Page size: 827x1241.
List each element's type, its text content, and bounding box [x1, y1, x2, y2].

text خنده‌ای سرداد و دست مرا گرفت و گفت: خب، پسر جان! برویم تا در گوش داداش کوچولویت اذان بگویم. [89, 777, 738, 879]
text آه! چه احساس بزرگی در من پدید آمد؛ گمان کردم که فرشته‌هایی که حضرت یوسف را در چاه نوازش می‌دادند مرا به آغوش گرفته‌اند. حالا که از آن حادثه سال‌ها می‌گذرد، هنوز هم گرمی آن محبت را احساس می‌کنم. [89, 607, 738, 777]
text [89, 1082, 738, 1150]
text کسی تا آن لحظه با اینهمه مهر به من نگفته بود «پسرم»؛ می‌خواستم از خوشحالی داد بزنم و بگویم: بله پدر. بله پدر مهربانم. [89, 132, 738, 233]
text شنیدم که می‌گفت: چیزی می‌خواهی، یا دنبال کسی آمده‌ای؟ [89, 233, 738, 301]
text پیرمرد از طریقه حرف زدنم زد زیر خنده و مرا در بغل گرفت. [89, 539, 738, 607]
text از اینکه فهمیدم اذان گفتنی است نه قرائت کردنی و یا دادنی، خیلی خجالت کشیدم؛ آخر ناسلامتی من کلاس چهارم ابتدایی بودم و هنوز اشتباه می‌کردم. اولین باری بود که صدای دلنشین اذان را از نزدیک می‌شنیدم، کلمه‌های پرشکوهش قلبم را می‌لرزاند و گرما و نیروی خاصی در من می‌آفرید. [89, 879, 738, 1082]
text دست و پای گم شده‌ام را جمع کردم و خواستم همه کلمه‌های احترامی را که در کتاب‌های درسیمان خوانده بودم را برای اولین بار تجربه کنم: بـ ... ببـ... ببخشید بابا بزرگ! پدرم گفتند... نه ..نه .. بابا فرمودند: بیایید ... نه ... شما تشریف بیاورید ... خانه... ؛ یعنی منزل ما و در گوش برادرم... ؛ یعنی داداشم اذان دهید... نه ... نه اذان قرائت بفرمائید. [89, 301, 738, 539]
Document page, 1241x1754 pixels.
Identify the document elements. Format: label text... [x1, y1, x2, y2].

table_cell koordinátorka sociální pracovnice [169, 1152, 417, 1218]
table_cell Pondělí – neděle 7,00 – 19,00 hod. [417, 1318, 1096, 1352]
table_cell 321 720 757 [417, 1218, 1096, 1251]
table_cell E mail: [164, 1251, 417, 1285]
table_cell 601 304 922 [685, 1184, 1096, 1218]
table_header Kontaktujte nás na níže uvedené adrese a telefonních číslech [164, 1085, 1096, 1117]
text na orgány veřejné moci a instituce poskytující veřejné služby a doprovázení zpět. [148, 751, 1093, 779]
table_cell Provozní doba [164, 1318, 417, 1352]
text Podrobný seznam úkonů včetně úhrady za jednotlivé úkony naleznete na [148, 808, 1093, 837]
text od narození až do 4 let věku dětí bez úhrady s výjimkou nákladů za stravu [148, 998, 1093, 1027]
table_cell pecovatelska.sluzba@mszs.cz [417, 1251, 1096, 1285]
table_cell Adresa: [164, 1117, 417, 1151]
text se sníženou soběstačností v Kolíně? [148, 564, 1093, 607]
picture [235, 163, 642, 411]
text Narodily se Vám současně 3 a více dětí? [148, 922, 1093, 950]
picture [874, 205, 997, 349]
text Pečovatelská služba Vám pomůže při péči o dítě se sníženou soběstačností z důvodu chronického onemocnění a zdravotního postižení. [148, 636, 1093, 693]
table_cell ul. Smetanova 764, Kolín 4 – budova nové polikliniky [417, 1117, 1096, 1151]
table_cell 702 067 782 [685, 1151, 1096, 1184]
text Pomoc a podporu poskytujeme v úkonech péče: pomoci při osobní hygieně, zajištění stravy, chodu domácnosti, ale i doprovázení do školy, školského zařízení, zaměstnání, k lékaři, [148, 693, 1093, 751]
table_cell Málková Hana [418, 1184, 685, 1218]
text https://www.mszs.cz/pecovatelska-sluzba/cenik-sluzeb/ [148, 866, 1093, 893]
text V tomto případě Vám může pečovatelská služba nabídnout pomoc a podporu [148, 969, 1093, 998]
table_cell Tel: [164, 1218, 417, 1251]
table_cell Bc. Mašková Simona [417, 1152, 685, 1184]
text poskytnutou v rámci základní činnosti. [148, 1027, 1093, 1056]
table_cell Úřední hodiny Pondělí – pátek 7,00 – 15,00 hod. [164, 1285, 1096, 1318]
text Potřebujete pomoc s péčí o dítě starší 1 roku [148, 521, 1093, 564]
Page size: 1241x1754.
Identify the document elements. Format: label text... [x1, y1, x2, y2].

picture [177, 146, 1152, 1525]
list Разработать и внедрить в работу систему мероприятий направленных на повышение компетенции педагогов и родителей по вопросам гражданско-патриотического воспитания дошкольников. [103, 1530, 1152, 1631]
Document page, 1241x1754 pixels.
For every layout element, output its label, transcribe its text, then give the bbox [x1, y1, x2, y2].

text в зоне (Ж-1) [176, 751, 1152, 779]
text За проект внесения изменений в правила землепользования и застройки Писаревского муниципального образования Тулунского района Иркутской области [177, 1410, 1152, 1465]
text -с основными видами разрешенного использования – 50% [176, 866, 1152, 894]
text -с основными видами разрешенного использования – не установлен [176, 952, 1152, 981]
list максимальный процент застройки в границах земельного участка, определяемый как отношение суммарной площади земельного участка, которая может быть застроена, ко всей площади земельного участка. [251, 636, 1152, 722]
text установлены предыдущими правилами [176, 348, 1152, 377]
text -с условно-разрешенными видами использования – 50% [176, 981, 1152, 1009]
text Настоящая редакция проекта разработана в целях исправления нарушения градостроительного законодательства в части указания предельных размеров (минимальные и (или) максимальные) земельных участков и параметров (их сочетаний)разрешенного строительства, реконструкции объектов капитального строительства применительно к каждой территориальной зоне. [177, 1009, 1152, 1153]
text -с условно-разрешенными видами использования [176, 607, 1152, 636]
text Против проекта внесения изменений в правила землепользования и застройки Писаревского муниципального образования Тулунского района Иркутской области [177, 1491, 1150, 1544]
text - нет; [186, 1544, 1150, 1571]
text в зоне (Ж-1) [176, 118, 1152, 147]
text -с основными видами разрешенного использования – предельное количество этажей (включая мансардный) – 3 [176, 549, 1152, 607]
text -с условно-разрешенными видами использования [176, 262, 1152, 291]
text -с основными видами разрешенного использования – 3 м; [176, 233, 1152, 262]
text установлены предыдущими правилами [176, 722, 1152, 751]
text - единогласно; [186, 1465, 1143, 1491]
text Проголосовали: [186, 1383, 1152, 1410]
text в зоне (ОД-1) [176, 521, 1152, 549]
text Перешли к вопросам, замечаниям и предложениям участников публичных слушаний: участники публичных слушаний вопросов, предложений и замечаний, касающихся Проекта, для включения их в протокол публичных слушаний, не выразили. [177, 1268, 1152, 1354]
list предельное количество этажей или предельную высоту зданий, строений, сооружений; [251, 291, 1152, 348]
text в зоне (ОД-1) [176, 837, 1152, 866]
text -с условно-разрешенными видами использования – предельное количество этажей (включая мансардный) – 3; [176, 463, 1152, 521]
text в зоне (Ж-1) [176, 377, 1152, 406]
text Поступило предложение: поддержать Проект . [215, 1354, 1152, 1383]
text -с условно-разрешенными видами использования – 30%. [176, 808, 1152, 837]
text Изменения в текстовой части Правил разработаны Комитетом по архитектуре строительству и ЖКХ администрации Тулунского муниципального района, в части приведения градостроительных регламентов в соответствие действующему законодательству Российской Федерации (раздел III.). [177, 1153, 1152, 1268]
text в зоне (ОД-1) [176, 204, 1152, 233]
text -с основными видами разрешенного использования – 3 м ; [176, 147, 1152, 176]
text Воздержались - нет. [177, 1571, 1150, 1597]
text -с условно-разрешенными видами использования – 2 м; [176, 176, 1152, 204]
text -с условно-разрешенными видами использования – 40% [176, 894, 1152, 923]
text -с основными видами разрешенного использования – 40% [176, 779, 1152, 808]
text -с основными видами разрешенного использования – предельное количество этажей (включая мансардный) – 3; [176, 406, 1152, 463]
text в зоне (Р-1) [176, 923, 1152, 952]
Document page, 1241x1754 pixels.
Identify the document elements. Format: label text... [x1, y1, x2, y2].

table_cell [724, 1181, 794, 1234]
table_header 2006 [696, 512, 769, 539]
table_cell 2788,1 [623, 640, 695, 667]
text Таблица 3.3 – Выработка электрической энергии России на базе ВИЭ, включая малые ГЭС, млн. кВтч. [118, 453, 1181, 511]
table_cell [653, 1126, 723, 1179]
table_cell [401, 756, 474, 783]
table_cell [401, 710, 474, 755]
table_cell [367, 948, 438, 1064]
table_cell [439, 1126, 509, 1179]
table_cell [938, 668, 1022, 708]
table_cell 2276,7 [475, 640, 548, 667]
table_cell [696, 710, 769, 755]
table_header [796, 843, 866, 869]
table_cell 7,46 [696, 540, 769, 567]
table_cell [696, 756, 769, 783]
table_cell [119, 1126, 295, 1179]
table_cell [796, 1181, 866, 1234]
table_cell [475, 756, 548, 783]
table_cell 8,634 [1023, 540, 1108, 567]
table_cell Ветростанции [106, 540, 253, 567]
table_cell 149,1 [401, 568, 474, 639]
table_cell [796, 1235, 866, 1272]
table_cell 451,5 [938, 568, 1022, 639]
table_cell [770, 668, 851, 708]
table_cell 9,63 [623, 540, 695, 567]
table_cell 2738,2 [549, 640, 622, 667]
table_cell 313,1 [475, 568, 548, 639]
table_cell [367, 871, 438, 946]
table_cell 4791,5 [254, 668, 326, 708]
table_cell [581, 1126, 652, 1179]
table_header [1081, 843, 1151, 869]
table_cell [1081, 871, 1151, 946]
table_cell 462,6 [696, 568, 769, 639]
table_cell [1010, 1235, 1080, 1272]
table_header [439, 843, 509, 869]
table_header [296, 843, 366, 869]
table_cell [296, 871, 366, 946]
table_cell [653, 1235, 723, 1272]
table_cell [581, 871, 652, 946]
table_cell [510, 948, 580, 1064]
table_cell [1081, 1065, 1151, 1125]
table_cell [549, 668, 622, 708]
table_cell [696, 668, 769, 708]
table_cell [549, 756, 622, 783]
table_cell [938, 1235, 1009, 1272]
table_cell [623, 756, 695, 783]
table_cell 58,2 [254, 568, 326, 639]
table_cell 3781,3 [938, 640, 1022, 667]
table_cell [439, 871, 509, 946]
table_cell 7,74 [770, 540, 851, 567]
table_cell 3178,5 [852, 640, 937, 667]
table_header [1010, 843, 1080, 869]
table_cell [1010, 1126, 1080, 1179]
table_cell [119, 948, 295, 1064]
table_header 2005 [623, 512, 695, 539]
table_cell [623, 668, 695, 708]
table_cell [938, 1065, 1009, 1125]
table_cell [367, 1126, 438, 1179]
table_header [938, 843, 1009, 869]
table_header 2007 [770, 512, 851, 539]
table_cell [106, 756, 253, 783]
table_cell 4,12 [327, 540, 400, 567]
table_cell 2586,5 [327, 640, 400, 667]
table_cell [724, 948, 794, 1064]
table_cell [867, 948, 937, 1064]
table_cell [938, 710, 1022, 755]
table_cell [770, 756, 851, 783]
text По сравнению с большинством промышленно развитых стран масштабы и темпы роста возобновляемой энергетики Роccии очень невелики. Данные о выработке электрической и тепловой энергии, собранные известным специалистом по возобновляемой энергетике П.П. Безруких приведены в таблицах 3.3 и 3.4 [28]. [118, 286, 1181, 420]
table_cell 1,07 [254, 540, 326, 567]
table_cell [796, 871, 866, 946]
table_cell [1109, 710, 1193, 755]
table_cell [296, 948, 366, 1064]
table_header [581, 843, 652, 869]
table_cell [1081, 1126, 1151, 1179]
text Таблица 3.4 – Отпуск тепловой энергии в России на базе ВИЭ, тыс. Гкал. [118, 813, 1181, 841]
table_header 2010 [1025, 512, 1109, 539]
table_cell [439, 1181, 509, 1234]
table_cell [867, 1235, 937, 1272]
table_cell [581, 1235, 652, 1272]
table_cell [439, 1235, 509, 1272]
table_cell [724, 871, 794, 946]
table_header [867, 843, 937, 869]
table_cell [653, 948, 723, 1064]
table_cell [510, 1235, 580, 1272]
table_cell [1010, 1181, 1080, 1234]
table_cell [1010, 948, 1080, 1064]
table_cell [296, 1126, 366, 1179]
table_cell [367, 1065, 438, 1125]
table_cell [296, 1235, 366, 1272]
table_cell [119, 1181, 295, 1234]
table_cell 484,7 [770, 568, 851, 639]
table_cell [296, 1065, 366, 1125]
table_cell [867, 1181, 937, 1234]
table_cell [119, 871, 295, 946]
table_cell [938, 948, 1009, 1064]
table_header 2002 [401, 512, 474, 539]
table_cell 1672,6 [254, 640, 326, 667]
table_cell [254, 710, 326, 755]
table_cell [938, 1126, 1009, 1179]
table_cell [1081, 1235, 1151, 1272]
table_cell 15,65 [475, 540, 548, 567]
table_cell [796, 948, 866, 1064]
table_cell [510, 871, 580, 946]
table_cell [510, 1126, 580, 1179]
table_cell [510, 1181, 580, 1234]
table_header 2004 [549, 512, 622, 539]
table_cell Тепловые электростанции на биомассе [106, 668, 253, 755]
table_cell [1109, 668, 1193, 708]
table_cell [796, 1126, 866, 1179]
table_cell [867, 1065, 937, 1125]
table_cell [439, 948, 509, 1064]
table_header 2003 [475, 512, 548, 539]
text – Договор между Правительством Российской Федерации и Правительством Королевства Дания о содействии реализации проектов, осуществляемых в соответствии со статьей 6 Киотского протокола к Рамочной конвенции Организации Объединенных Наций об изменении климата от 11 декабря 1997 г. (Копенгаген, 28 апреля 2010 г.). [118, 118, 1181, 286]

-------------------------

Would you copy out exactly the lines above that start at the one containing "table_cell [1109, 710, 1193, 755]" and end at the one containing "table_cell [296, 1126, 366, 1179]", inclusive?

table_cell [1109, 710, 1193, 755]
table_cell [296, 948, 366, 1064]
table_header [581, 843, 652, 869]
table_cell [1081, 1126, 1151, 1179]
text Таблица 3.4 – Отпуск тепловой энергии в России на базе ВИЭ, тыс. Гкал. [118, 813, 1181, 841]
table_header 2010 [1025, 512, 1109, 539]
table_cell [439, 1181, 509, 1234]
table_cell [867, 1235, 937, 1272]
table_cell [581, 1235, 652, 1272]
table_cell [439, 1235, 509, 1272]
table_cell [724, 871, 794, 946]
table_header [867, 843, 937, 869]
table_cell [653, 948, 723, 1064]
table_cell [510, 1235, 580, 1272]
table_cell [1010, 1181, 1080, 1234]
table_cell [1010, 948, 1080, 1064]
table_cell [296, 1126, 366, 1179]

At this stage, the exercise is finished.